Replaces the store contents with the parsed triples:

use grafeo_core::graph::rdf::RdfStore;

let store = RdfStore::new();
let result = store.load_turtle(r#"
    @prefix ex: <http://example.org/> .
    @prefix foaf: <http://xmlns.com/foaf/0.1/> .
    ex:alix a foaf:Person ; foaf:name "Alix" ; foaf:knows ex:gus .
    ex:gus  foaf:name "Gus" .
"#)?;
println!("{} triples loaded", result.triple_count);

Turtle streaming load (Rust)

Inserts triples incrementally in batches of configurable size, bounding memory regardless of document size. Does not replace existing data:

let count = store.load_turtle_streaming(turtle_str, 10_000)?;

The batch_size parameter controls how many triples are buffered before flushing to the store. 10,000 is a good default: small enough to cap memory, large enough to amortize lock overhead.

Loading via SPARQL

From any language binding you can load Turtle data through SPARQL INSERT DATA:

INSERT DATA {
  <http://example.org/alix> <http://xmlns.com/foaf/0.1/name> "Alix" .
  <http://example.org/alix> <http://xmlns.com/foaf/0.1/knows> <http://example.org/gus> .
}

N-Triples

N-Triples is a line-based subset of Turtle with no prefixes, one triple per line. Its simplicity makes it ideal for streaming large datasets.

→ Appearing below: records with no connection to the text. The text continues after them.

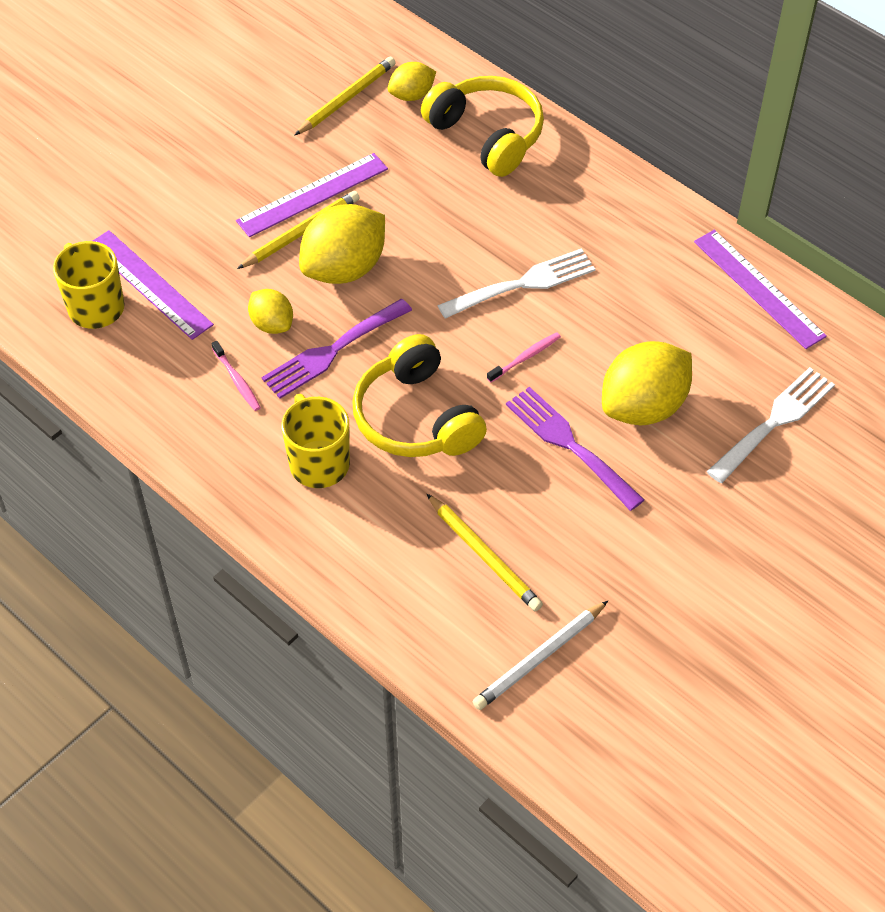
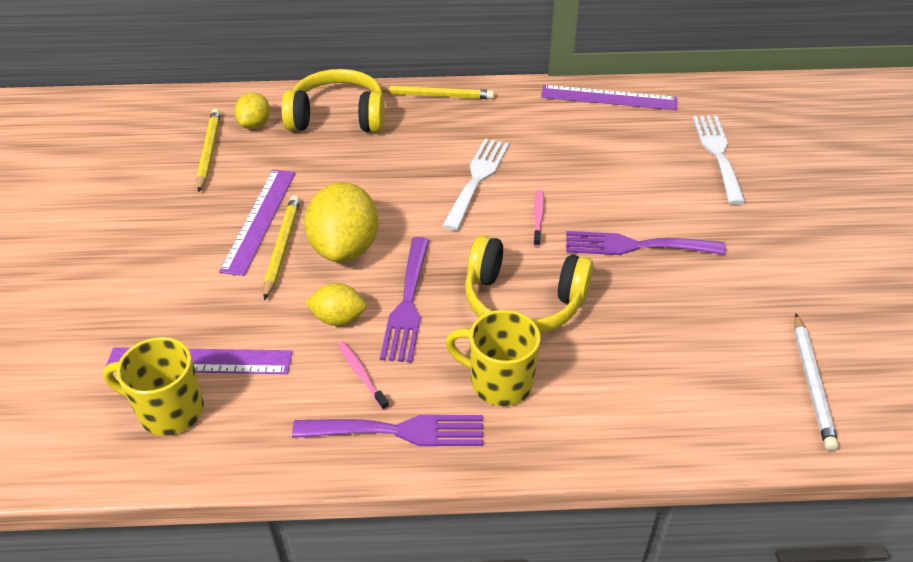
camera: 45 degrees left, 10 degrees down
pink toothbrush [211,341,261,411] -> pink toothbrush turned 135 degrees counterclockwise [338,341,389,410]
yellow pencil [426,493,543,611] -> yellow pencil moved to [381,86,494,99]
yellow lemon [602,341,692,425] -> none
none -> purple fork [292,415,483,446]

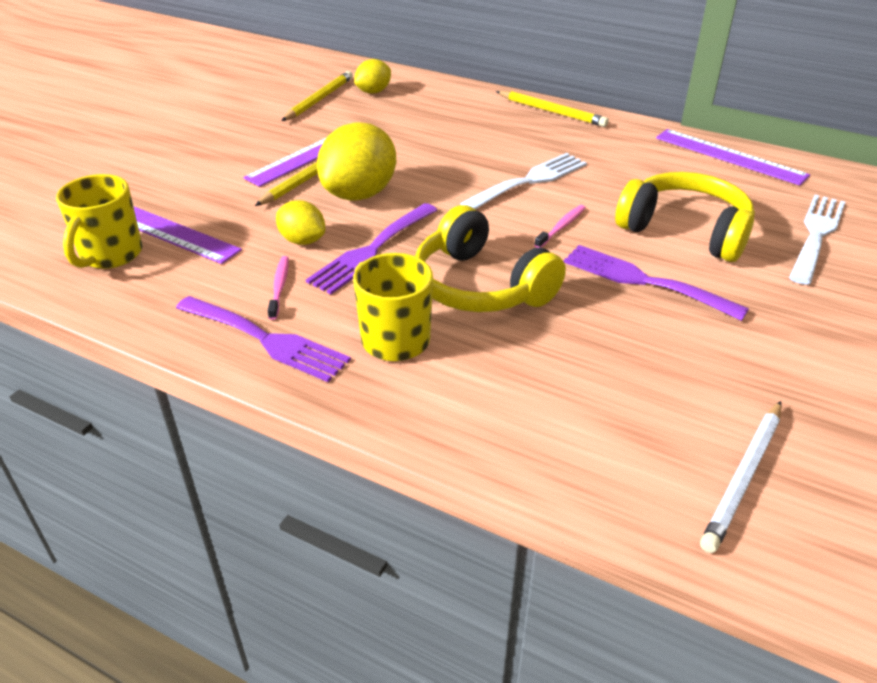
camera: 30 degrees right, 5 degrees down
yellow mug [103,337,204,436] -> yellow mug turned 120 degrees counterclockwise [56,174,142,269]
yellow headphones [281,69,385,132] -> yellow headphones moved to [615,172,755,262]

N-Triples batch load (Rust)

use std::io::BufReader;

let reader = BufReader::new(file);
let result = store.load_ntriples(reader)?;

N-Triples streaming load (Rust)

Parses line-by-line from a buffered reader, never holding the entire file in memory:

use std::io::BufReader;

let reader = BufReader::new(file);
let count = store.load_ntriples_streaming(reader, 10_000)?;

Serialization

Turtle export

let turtle_string = store.to_turtle()?;

Groups triples by subject with predicate/object shorthand for compact output.

N-Quads export

N-Quads extends N-Triples with an optional fourth field for the graph name, producing a single stream that includes both the default graph and all named graphs:

let nquads_string = store.to_nquads()?;

Custom Sinks

For advanced use cases the TripleSink trait decouples parsing from storage. Three built-in implementations are provided:

Sink Purpose
BatchInsertSink Buffered insert into an RdfStore (used by streaming loaders)
CountSink Dry-run counting without storage, useful for validation
VecSink Collects all triples into a Vec<Triple>
use grafeo_core::graph::rdf::{CountSink, TurtleParser};

let mut sink = CountSink::new();
TurtleParser::new().parse_into(turtle_str, &mut sink)?;
println!("{} triples parsed", sink.count());

Implement TripleSink on your own types to route triples to custom destinations (logging, deduplication, remote stores).